W październiku ubiegłego roku Ministerstwo Finansów przedstawiło pomysł uregulowania działalności nowego typu spółek, inwestujących w rozwój nieruchomości komercyjnych na wynajem. Miały być odpowiednikiem działających już od dawna w wielu krajach, np. w Belgii, Francji, Niemczech czy we Włoszech, funduszy zwanych REIT (ang. Real Estate Investment Trusts). Jednym z największych atutów takich spółek byłoby uwolnienie ich od podatku dochodowego. To dawałoby szansę na wyższą niż w tradycyjne fundusze rentowność inwestycji.

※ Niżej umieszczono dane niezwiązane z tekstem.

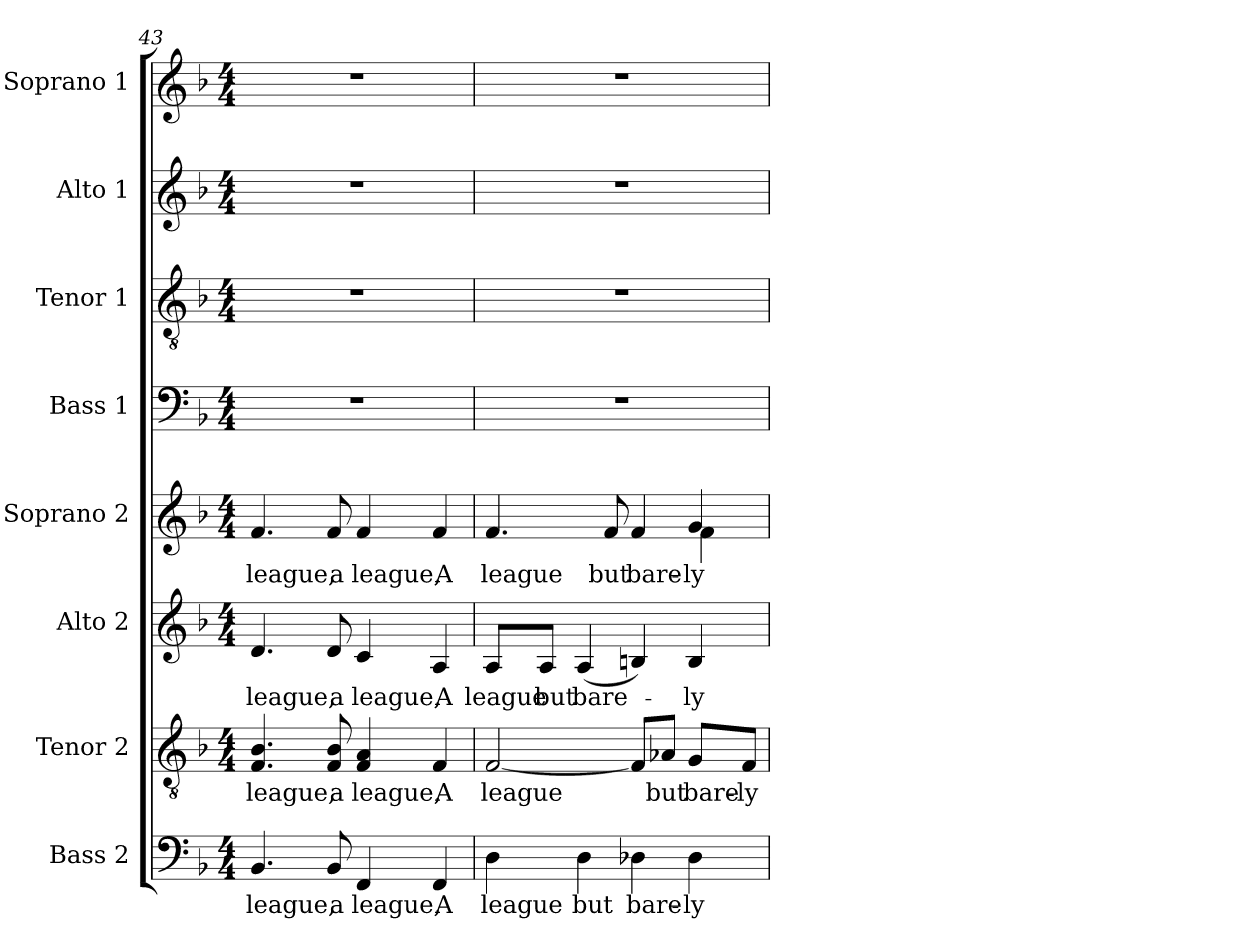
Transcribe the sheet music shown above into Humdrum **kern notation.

Przewidziana w projekcie ulga w podatku dochodowym od osób prawnych byłaby de facto zniesieniem podwójnego opodatkowania. Jak wyjaśnia Katarzyna Kopczewska, doradca podatkowy i partner w kancelarii BakerMcKenzie, gdy dziś grupa indywidualnych inwestorów chce czerpać zyski z inwestycji w nieruchomość i zakłada spółkę, to napotyka podwójne opodatkowanie takich zysków.
– Spółka musi zapłacić od swojego dochodu CIT, a inwestorzy zapłacą podatek od dochodów otrzymywanych z tej spółki – zauważa ekspertka.
Tylko jedna danina
Ustawa o REIT takie podwójne opodatkowanie miałaby znieść. Zrównałyby się zasady opodatkowania grup inwestorów indywidualnych z instytucjonalnymi. Dzięki temu rodzimy kapitał mógłby skuteczniej konkurować z międzynarodowym.

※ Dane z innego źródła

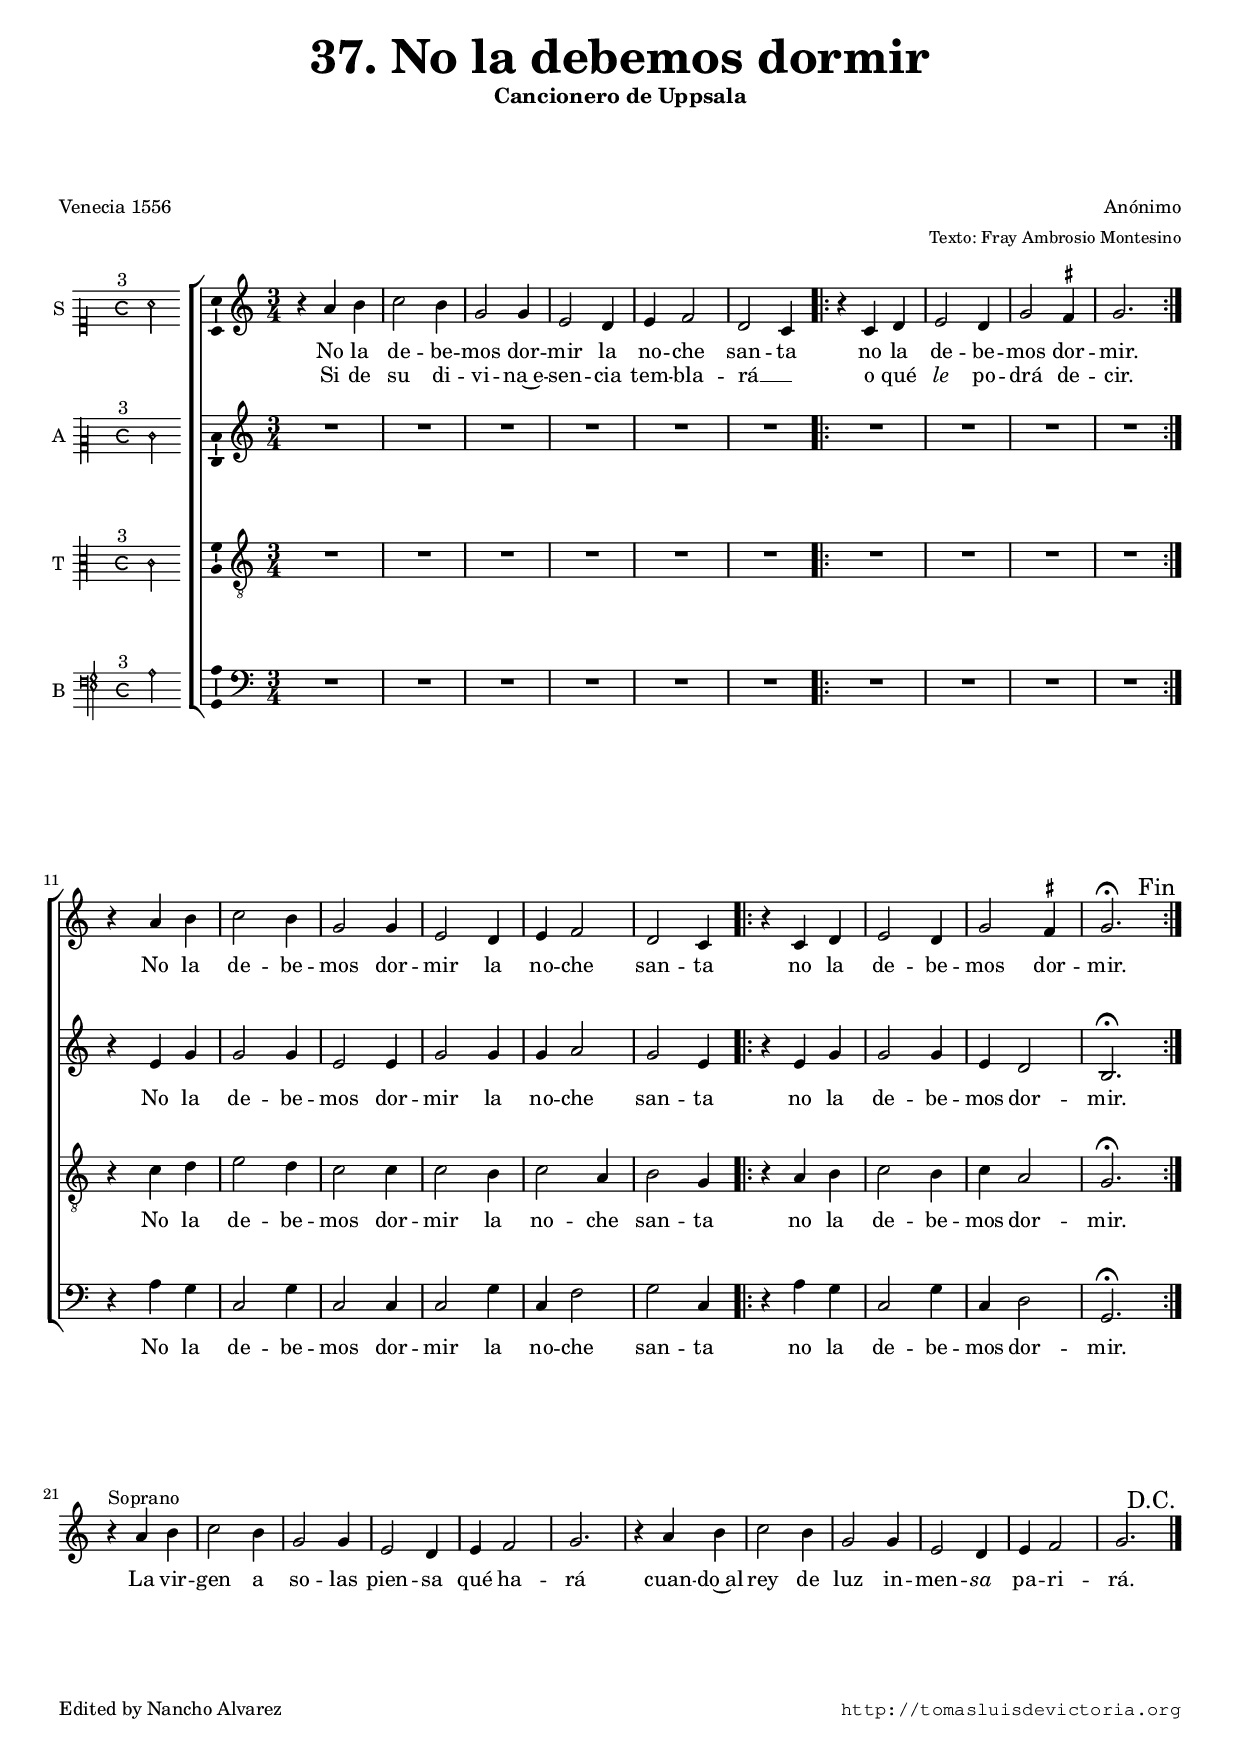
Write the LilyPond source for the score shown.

\version "2.18.0"

#(set-default-paper-size "a4")
#(set-global-staff-size 16.4)
#(ly:set-option 'point-and-click #f)
%mobile -s15.5 -i2.0

italicas=\override LyricText.font-shape = #'italic
rectas=\override LyricText.font-shape = #'upright
ss=\once \set suggestAccidentals = ##t
incipitwidth = 20
mtempo={\tempo 4 = 150}
mtempob={\tempo 4 = 75}

htitle="No la debemos dormir"
hcomposer="Anónimo"

\header {
	title=\markup{\fontsize #4 "37. No la debemos dormir"}
	subtitle="Cancionero de Uppsala" % Villancico de Navidad a 4 voces
	subsubtitle=\markup{\null \vspace #3 }
	composer=\markup{\right-column{"Anónimo" \smaller "Texto: Fray Ambrosio Montesino"}}
        pdfauthor=\composer
	%opus="(-)"
	poet=\markup{"Venecia 1556"}
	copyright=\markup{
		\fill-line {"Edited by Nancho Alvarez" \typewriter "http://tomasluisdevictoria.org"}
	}
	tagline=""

Ministerstwo Finansów zaproponowało zatem ulgę dla REIT, która miała się znaleźć w ustawie o CIT. Ustawa pewnie zostałaby uchwalona, gdyby nie ogromna ilość zastrzeżeń złożonych podczas konsultacji publicznych.Sam projekt jest dokumentem zaledwie sześciostronicowym, a zestawienie uwag różnych resortów i organizacji gospodarczych zajmuje 60 stron.